Dort beschäftigt er sich mit einer Technik, die in der Zukunft wichtig werden könnte - mit Kernfusion. Das hat nichts mit Apfel- oder Sonnenblumenkernen zu tun. Sondern mit Atomkernen. Atome sind winzig kleine Teilchen. Wenn zwei solcher Atomkerne miteinander verschmelzen, dann nennen Wissenschaftler das Kernfusion. „Mit Kernfusion erzeugt zum Beispiel die Sonne Energie”, sagt der Experte. Und zwar eine ganze Menge.

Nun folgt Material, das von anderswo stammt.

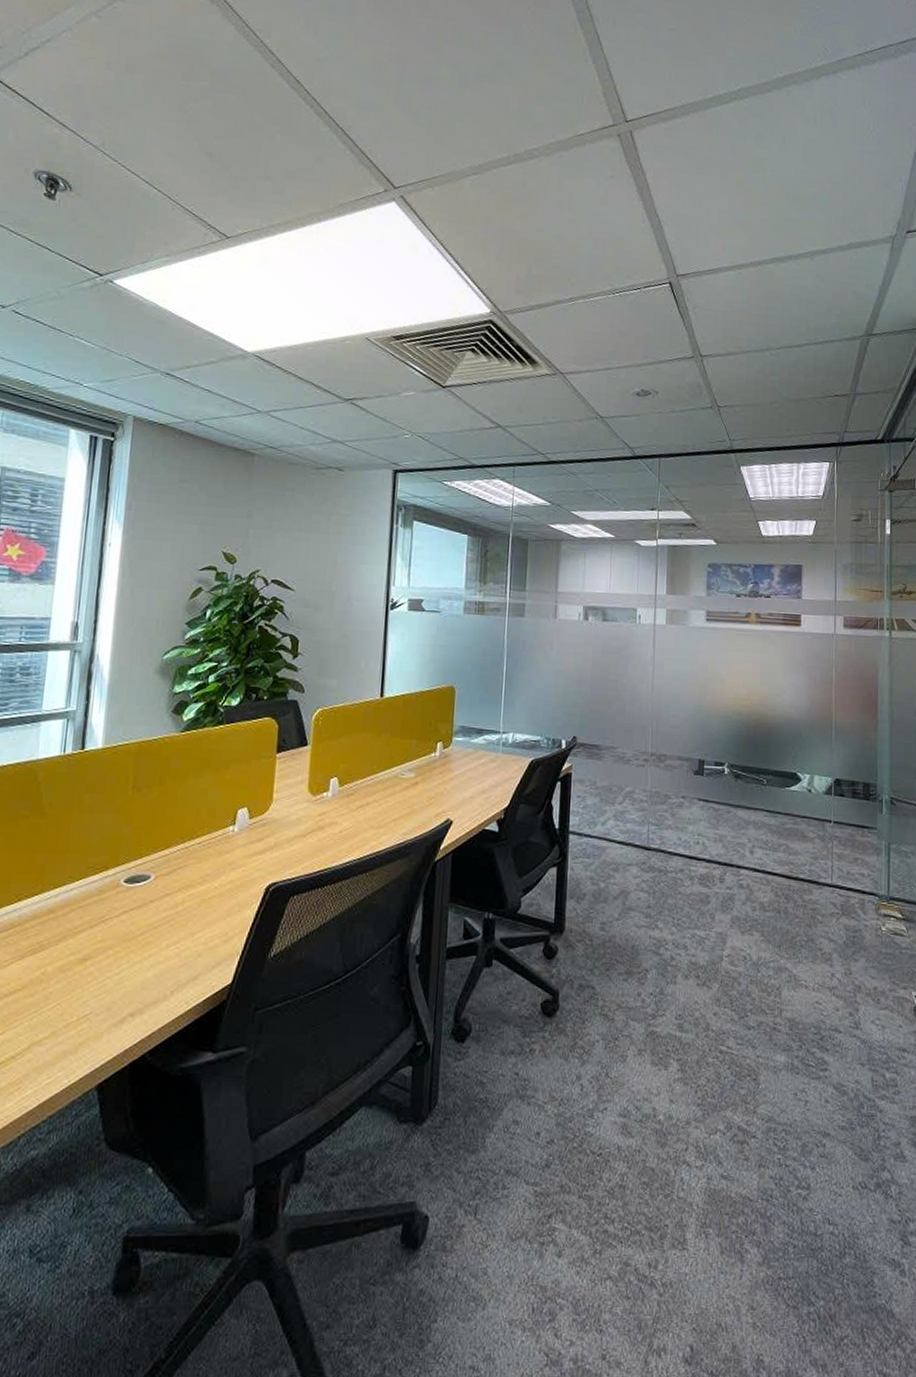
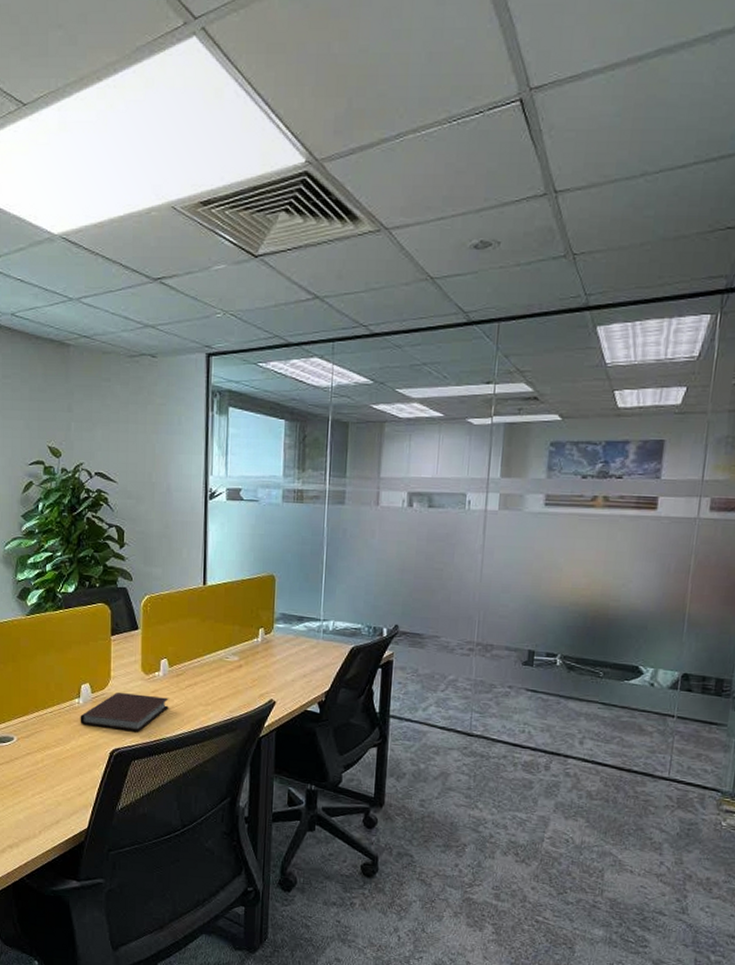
notebook: none [233,817,337,862] -> present [80,693,169,732]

Auf der ganzen Welt arbeiten viele Forscher daran, diesen Trick der Sonne auf der Erde nachzumachen. „Wir glauben, dass es 2050 ein Kernfusions-Kraftwerk geben wird, das so funktionieren könnte”, sagt Marco Wischmeier. Damit das klappt, müssen sich die Forscher noch einiges einfallen lassen. Denn auf der Sonne funktioniert das mit der Kernfusion zwar von selbst. Dort herrschen aber auch andere Bedingungen als auf der Erde. Zum Beispiel ist es dort sehr heiß - in ihrem Inneren sind es viele Millionen Grad.

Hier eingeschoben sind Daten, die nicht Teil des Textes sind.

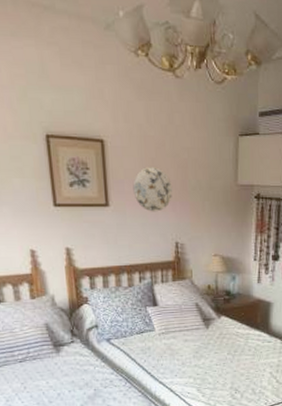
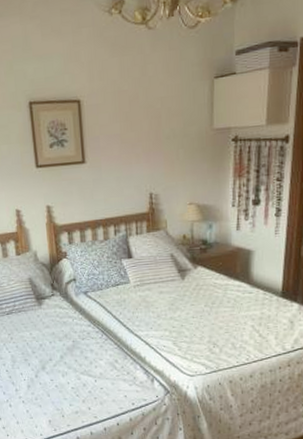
decorative plate: present [133,166,173,212] -> none [107,119,147,165]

In der Fusions-Anlage in Garching probieren Wissenschaftler aus, wie man auch auf der Erde eine Kernfusion hinbekommt. Nach einem fremden Planeten sieht es dort aber nicht aus. Eher wie in einem Raumschiff. Es gibt viele meterhohe, rote und silberne Rohre, dazwischen Treppen, Gerüste und jede Menge Kabel.

Viele Tausend Mal haben die Forscher in Garching schon versucht, eine Kernfusion möglichst gut vorzubereiten. Schon diese Vorbereitung ist eine Riesenaufgabe, und jeder Forscher arbeitet an einem eigenen kleinen Teil davon. Marco Wischmeier überlegt sich etwa seit Jahren, aus welchem Material eine Fusions-Anlage innen gebaut sein muss, damit sie nicht schon nach kurzer Zeit wieder kaputtgeht. „Eine Kernfusions-Anlage muss schließlich extreme Temperaturen aushalten”, sagt der Physiker.

Die Forscher probieren in der Anlage aber auch andere Dinge aus. Zum Beispiel, wie man die hohen Temperaturen entstehen lässt. Sie haben Computer, Kameras und Messgeräte an die Versuchsanlage angeschlossen. So wollen sie herausfinden, was man noch besser machen könnte.

Auch wenn viele der Tests nicht funktionieren, sind sie nicht umsonst, sagt der Fachmann. Denn das, was man damit erforscht, nutzt vielleicht in Zukunft. Dass das mit der Kernfusion vielleicht erst in vielen Jahren klappt, findet er nicht schlimm. Die Sonne auf der Erde nachzubauen ist eben eine Riesenaufgabe.